Le président américain n'a de son côté pas spécifiquement mentionné ce sujet face aux reporters, mais une déclaration commune diffusée après la réunion a affirmé que les relations entre les deux pays étaient «fondées sur les principes du respect de la souveraineté et de l'intégrité territoriale».

Il s'agissait de la première rencontre entre MM. Obama et Sharif depuis que ce dernier, vétéran de la scène politique pakistanaise, a reconquis le pouvoir à la fin du printemps dernier, 14 ans après avoir été renversé par un coup d'État militaire.

Le Pakistan, voisin de l'Afghanistan, s'est révélé un allié parfois réticent des États-Unis dans leur lutte contre les extrémistes islamistes depuis les attentats du 11-Septembre.

Les relations entre Washington et Islamabad ont connu une crise particulièrement grave après la mort dans un raid américain en mai 2011 du chef d'Al-Qaïda Oussama Ben Laden, qui vivait caché en territoire pakistanais.

Ces liens restent en outre empoisonnés par la question des drones. Depuis 2004, entre 2000 et 4700 personnes, dont des centaines de civils, selon différentes évaluations, ont été tuées par plus de 300 tirs d'aéronefs américains sans pilote dans les zones tribales du nord-ouest pakistanais.

Mené par la centrale du renseignement (CIA), ce programme de frappes clandestines a longtemps fait figure de secret de Polichinelle, et le président Obama lui-même a fini par en reconnaître officiellement l'existence.

L'après-2014 en Afghanistan

M. Sharif avait déjà rappelé mardi lors d'une allocution à Washington qu'une conférence inter-partis au Pakistan avait conclu que «l'usage de drones était non seulement une violation de la souveraineté» du pays, «mais qu'il se faisait aussi au détriment» des efforts pakistanais de lutte contre le terrorisme.

Egalement mardi, Amnesty International avait publié un rapport très critique sur le recours aux drones par les États-Unis, jugeant que Washington s'arrogeait ainsi un «droit de tuer supérieur aux tribunaux et aux normes fondamentales du droit international».

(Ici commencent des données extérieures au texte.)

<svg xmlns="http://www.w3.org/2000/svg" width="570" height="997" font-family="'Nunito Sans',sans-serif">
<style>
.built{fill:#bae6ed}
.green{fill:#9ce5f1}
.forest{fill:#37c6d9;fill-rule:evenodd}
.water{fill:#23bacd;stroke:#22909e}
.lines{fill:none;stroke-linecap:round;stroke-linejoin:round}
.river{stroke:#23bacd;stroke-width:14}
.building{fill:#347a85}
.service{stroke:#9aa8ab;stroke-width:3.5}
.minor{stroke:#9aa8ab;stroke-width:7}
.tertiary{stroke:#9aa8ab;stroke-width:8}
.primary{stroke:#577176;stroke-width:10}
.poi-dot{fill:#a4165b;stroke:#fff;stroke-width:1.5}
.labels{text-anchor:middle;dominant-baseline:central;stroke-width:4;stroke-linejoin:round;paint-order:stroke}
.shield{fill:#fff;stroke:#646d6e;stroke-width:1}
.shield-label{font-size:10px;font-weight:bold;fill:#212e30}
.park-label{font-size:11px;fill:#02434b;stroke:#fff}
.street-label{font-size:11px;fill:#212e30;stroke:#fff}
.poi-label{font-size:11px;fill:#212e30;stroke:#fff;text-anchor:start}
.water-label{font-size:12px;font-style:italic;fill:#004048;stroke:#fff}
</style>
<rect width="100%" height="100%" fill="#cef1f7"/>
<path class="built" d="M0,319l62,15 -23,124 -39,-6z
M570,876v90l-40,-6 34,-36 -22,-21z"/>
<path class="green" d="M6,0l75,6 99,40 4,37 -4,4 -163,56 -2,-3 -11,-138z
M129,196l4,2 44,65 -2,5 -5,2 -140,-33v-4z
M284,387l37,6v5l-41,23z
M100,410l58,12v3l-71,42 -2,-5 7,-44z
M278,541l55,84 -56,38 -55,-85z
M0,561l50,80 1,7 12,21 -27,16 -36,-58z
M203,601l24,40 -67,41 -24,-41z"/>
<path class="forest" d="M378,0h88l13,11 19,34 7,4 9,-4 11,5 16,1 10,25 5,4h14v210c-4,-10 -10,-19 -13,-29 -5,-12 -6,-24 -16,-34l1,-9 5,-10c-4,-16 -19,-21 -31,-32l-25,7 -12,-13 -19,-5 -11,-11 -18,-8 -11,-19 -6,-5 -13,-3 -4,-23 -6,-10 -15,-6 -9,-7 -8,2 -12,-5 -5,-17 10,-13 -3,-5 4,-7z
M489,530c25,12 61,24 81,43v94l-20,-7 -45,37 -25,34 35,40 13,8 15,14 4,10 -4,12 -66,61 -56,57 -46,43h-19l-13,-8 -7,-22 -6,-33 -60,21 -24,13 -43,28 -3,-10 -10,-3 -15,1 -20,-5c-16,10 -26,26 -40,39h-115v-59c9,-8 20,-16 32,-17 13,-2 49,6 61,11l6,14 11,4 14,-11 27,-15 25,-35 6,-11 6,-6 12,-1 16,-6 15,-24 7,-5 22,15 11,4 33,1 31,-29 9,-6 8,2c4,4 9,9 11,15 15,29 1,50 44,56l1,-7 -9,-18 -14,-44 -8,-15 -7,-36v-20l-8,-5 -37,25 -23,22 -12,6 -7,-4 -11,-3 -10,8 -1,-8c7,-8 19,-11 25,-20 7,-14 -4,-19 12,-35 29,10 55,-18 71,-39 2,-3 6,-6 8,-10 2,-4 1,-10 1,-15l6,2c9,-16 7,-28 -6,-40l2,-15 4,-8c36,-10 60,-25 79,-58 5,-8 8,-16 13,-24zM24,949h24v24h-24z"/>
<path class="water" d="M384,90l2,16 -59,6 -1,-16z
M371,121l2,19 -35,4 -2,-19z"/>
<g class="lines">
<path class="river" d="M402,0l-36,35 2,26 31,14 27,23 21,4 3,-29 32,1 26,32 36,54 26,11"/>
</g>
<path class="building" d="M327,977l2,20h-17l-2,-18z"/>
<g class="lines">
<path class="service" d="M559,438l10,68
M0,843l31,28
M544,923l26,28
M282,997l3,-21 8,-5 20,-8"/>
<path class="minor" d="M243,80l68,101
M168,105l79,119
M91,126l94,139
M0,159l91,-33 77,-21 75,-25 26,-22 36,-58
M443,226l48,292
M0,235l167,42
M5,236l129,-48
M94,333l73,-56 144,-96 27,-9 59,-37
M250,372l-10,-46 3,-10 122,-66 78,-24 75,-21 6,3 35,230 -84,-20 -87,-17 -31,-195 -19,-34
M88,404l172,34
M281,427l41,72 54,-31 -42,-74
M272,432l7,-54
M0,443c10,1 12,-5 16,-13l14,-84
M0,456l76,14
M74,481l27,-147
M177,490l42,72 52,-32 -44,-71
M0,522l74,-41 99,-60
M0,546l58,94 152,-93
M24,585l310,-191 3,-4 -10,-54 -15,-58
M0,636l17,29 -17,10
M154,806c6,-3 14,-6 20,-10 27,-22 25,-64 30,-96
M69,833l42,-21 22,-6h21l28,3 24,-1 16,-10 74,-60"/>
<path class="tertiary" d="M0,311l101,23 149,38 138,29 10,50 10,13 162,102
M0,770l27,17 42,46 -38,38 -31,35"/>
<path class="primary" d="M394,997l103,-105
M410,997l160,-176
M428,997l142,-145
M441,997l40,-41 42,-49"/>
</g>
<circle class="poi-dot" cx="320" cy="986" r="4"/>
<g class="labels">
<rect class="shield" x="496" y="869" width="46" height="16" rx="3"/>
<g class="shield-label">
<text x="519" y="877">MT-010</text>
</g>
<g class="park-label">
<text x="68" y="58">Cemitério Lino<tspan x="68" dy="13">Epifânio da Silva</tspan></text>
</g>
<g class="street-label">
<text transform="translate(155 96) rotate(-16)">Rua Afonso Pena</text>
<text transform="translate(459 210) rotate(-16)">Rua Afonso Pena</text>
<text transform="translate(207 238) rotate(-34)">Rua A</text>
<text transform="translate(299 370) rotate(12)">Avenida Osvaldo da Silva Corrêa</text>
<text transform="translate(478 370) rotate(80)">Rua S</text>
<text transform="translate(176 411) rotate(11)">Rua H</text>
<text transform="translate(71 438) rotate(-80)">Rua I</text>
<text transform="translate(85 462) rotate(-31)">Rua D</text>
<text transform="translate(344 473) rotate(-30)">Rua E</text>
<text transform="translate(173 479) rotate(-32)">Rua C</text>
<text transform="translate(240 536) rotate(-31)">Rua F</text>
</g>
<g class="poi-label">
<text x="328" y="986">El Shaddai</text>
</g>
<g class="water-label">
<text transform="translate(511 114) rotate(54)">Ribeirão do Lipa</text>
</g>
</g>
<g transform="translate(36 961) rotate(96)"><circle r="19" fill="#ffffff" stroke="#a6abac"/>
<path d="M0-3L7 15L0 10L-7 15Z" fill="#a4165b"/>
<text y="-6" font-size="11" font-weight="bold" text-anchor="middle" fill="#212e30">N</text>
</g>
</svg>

L'ONG avait aussi critiqué «l'ambiguïté» du Pakistan qui considère officiellement ces frappes comme des violations de sa souveraineté, mais juge en privé plusieurs d'entre elles «utiles» selon elle.

Le Washington Post est allé dans le même sens en publiant mercredi soir un article où il affirme sur la foi de documents secrets qu'Islamabad soutient en sous-main les frappes de drones, même s'il s'y oppose publiquement. Selon le journal, au moins une frappe aurait même été faite «à la demande» du gouvernement pakistanais.

La Maison Blanche avait répliqué à Amnesty International en assurant que «les opérations antiterroristes américaines sont précises, elles sont légales et efficaces».

Mercredi, M. Obama a noté que «le Premier ministre s'est engagé clairement à essayer de réduire les effets du terrorisme sur le Pakistan», un pays qui a «souffert» de telles violences, a-t-il rappelé.

Concernant l'Afghanistan voisin, d'où doivent partir 87 000 soldats de l'OTAN d'ici à la fin 2014, M. Obama a promis d'oeuvrer à un accord avec Kaboul sur la présence américaine après cette échéance qui satisferait aussi le Pakistan.

Il a assuré être «confiant» dans la conclusion prochaine d'un accord avec les autorités afghanes, qui «sera non seulement bon pour l'Afghanistan, mais protègera aussi le Pakistan à long terme».

Au lendemain de l'annonce du déblocage par Washington de 1,6 milliard de dollars d'aide au Pakistan, M. Obama a en outre pris note des réformes économiques lancées par son hôte. «Je salue le Premier ministre pour certaines des réformes qu'il a entreprises, toutes ne sont pas faciles», a-t-il dit.